What a vector actually captures
The vector is a compressed numeric fingerprint of the memory's text. Two memories whose vectors are close together cover similar meaning regardless of wording. The platform never claims the vector encodes truth, importance, or recency — those signals live on other columns and are combined at ranking time.
How the vector is generated
- 1The text is preprocessed: stripped of leading/trailing whitespace, validated for non-empty content, and truncated at 8000 characters.
- 2A SHA-256 digest of the cleaned text is computed and used as a cache key (
emb:{digest[:24]}). If a cache hit returns within ~10 ms, that vector is reused. - 3On a miss, the embedding service is called. If the request fails, an exponential-backoff retry runs up to 5 attempts.
- 4On full failure, the platform falls back: first an offline transformer if one is locally cached, otherwise a deterministic hash-based vector. The memory is still stored — recall quality drops, ingest never fails.
- 5On success, the result is cached for 1 hour, written to the index, and persisted on the row as a backup.
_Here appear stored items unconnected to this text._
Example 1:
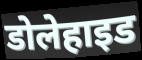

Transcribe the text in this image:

डोलेहाइड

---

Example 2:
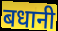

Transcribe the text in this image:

बधानी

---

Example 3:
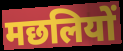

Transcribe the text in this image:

मछलियों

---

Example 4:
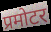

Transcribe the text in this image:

प्रमोटर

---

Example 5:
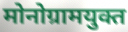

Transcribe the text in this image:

मोनोग्रामयुक्तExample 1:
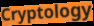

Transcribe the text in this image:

Cryptology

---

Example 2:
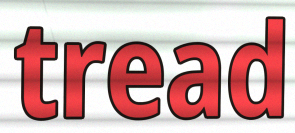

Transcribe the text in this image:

tread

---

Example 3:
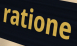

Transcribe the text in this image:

What rides along with the vector into the index
The index stores the vector plus a small metadata payload — not the text. The payload is what makes index-side filtering possible without a round trip to the durable store.
memory_id— the join key back to the durable record.user_id— partitions per-user namespaces.project_id— used as a hard filter at query time when set.environment—development/staging/production.sourceandtags— used as filters when the caller supplies them.importance— float, used by the ranker.created_at— ISO string, used by the recency factor.tier— used as a hard filter for tier-restricted recall.
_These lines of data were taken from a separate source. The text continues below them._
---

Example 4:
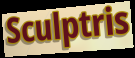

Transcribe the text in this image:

Sculptris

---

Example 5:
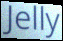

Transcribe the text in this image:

Jelly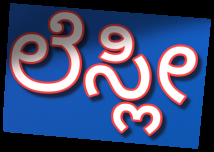
ಲೆಸ್ಲೀ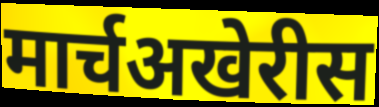
मार्चअखेरीस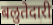
बलुतेदारी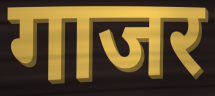
गाजर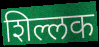
शिल्लकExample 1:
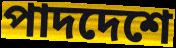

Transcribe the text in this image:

পাদদেশে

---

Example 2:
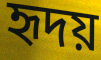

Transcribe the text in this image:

হৃদয়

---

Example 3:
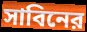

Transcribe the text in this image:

সাবিনের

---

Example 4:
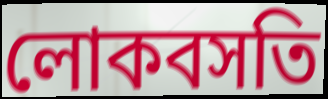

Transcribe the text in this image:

লোকবসতি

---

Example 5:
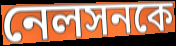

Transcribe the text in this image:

নেলসনকে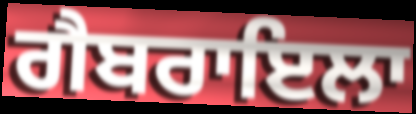
ਗੈਬਰਾਇਲਾ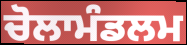
ਚੋਲਾਮੰਡਲਮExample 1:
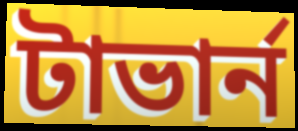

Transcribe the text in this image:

টাভার্ন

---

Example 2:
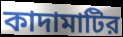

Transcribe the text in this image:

কাদামাটির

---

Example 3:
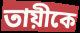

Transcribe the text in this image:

তায়ীকে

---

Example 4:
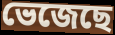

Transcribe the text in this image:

ভেজেছে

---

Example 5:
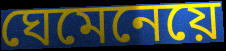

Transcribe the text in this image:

ঘেমেনেয়েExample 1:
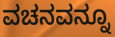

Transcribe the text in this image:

ವಚನವನ್ನೂ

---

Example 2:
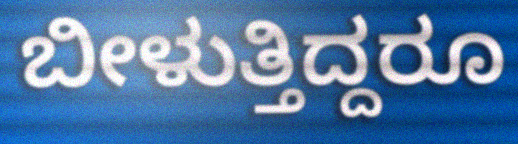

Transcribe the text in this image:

ಬೀಳುತ್ತಿದ್ದರೂ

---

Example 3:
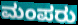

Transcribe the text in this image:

ಮಂಪರು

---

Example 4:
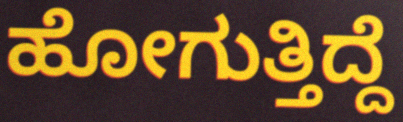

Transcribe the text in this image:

ಹೋಗುತ್ತಿದ್ದೆ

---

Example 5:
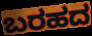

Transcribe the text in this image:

ಬರಹದ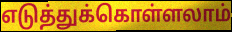
எடுத்துக்கொள்ளலாம்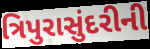
ત્રિપુરાસુંદરીની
Namespace and similarity metric
- Each user has exactly one collection in the index, named
memorysync-user-{user_id}. There are no per-project sub-collections. - Similarity is cosine. The index returns a distance; the platform converts it to a similarity score with
similarity = 1 - clamp(distance, 0, 1). - Dot product and Manhattan distance are not used.
What an update to a memory's content does to its vector
- A new
vector_idis generated. - The old vector is removed from the index by the previous
vector_id. - The new vector is upserted under the new
vector_id. - The row's
vectorcolumn (the durable backup copy) is overwritten. - Embedding cache entries for the old text are not actively purged; the next write to the same text just produces a hit.
When a memory has no vector
vectormay beNULL. This happens when ingest succeeded but the embedding service was completely down and no fallback produced a usable result.- Vector-less memories never appear in semantic recall — they are invisible to
POST /memory/query. - They remain visible to direct lookups and to any full-text endpoint, and a background sweep retries embedding for them.
Reliability around the vector path
- Every index call is wrapped in a retry loop with exponential backoff (50 → 100 → 200 ms). After three failures the call surfaces an error.
- Per-user collections are cached in memory after the first access so steady-state queries do not hit the index server's collection-listing path.
- Tier transitions (hot → warm, warm → cold) always re-upsert the vector so the index payload stays consistent with the row.